On the slim chance that he would explain it, I tuned in. But it was nothing more than his standard fare. It began with condemnations of “congress,” which the first few callers reinforced, several of them spitting out the phrase “all the same,” not as the title of the show but as what they think of any and all people in Washington DC.

While doing this, he and each caller complimented each other on how wise they were to have this understanding of how things “really work”–or “don’t work” as they seemed to mean.

I kept waiting for him or any of them to make distinctions between the branches of government, between the House and Senate, between federal agencies, between federal and state governments, between the two sides in court decisions that uphold or strike down laws. Never happened. It was all a blur for as long as I kept myself awake.

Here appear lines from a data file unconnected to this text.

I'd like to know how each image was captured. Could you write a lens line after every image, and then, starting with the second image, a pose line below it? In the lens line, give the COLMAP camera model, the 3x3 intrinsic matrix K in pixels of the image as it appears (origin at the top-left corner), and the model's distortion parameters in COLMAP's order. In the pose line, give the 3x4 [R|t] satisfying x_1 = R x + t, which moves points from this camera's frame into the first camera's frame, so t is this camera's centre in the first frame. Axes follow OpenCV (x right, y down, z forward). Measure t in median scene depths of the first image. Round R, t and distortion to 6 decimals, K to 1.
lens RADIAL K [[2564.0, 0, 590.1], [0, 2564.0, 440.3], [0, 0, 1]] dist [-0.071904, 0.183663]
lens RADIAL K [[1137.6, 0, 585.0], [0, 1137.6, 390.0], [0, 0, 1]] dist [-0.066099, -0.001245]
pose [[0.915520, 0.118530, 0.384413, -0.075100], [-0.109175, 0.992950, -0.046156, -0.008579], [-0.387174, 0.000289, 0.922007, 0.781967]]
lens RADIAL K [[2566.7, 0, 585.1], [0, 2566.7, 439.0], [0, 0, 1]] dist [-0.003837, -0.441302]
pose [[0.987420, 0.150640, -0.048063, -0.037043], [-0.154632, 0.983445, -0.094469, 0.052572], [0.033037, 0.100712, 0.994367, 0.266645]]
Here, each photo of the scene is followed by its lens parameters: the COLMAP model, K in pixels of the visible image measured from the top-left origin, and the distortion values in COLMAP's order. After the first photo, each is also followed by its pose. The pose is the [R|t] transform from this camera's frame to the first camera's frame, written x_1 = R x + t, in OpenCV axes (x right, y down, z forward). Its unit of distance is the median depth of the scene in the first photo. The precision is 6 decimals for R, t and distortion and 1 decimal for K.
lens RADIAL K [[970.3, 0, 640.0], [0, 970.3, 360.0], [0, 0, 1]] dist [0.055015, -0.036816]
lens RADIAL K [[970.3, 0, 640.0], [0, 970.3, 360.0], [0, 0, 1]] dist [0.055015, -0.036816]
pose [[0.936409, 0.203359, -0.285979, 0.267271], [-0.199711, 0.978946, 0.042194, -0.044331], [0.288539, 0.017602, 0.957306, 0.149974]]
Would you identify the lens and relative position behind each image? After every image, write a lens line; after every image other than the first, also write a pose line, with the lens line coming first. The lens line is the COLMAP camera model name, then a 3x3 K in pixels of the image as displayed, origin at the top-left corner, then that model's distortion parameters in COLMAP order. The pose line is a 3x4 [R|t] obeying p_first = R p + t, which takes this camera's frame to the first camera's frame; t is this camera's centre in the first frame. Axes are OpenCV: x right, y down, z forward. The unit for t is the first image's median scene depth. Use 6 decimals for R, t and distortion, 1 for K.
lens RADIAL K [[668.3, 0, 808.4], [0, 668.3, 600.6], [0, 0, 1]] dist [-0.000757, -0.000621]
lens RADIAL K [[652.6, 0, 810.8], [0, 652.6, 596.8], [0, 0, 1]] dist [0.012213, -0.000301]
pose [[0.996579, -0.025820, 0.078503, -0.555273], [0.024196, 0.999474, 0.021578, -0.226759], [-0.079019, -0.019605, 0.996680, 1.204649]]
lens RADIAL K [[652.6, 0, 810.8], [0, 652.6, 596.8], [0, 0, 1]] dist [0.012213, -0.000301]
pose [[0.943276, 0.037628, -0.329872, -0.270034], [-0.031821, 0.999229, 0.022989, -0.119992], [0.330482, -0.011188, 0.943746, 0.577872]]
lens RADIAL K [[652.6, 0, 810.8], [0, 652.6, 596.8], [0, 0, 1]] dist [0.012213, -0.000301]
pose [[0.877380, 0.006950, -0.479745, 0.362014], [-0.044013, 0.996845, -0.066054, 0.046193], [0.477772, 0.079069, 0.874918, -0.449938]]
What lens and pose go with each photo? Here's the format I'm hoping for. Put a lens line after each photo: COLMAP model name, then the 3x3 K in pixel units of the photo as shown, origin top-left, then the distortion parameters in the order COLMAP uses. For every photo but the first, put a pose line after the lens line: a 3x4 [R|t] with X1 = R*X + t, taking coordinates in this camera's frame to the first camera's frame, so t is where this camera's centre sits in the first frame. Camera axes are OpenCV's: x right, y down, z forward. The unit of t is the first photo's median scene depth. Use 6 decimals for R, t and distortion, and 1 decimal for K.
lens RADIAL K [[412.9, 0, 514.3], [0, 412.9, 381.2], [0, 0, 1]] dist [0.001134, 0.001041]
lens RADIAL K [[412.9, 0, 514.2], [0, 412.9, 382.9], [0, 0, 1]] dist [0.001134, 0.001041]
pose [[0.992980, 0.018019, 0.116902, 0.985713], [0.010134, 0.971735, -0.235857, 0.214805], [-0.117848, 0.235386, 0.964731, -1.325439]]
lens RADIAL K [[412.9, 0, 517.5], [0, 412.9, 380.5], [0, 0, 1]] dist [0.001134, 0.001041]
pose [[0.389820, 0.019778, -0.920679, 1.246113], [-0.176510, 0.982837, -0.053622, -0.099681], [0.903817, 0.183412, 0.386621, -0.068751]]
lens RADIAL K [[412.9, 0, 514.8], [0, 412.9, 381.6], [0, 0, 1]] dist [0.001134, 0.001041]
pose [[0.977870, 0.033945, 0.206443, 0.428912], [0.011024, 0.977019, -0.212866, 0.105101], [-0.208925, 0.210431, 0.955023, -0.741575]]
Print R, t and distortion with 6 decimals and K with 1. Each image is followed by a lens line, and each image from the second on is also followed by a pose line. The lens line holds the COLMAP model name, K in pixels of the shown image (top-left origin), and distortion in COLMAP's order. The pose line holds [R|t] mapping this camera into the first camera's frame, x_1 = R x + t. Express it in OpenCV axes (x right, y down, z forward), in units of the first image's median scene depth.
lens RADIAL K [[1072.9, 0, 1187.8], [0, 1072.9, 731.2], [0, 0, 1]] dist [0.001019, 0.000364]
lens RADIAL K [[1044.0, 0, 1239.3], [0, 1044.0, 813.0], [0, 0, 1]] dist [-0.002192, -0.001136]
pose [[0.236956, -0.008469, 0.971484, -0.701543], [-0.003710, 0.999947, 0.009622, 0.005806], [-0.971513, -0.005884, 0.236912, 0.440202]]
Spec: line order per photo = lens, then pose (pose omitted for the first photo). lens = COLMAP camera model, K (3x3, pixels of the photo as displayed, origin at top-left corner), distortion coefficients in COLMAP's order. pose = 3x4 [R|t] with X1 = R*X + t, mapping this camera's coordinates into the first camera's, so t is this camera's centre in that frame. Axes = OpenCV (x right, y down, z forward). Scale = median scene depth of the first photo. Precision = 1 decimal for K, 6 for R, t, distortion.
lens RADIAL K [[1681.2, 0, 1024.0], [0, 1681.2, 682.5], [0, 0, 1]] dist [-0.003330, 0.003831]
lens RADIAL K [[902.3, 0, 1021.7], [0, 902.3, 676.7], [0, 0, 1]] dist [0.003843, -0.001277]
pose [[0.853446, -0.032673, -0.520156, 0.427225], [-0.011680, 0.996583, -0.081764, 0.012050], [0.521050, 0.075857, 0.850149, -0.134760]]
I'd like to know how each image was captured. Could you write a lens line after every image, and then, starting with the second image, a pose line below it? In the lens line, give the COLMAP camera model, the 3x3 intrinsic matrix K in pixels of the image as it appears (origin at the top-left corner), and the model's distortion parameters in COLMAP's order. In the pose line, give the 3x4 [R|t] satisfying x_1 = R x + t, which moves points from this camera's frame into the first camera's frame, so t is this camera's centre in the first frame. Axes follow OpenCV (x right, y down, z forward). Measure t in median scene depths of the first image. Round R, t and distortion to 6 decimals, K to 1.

Nor was any distinction ever made between the two parties, much less between those within the parties. This one kept me awake a bit longer, as if against my will, as the callers kept complaining about what wasn’t getting done regarding the economy, infrastructure, health care, education, and more.

Every problem mentioned was one that most Democrats are trying to solve, but which all Republicans keep blocking. Regarding the few measures that Democrats have passed–such as unemployment stimulus to offset the pandemic shutdown–Republicans voted unanimously against, but then took credit for benefits received in their districts.

No matter. Neither host nor any caller ever made a distinction.

If I wasn’t asleep having a dream, I was awake with the nightmare of All the Same–a term applied as mindlessly to our government as it might be to the tires on a luxury car.

Call it a sleeping pill. And, yes, it may yet prove suicidal.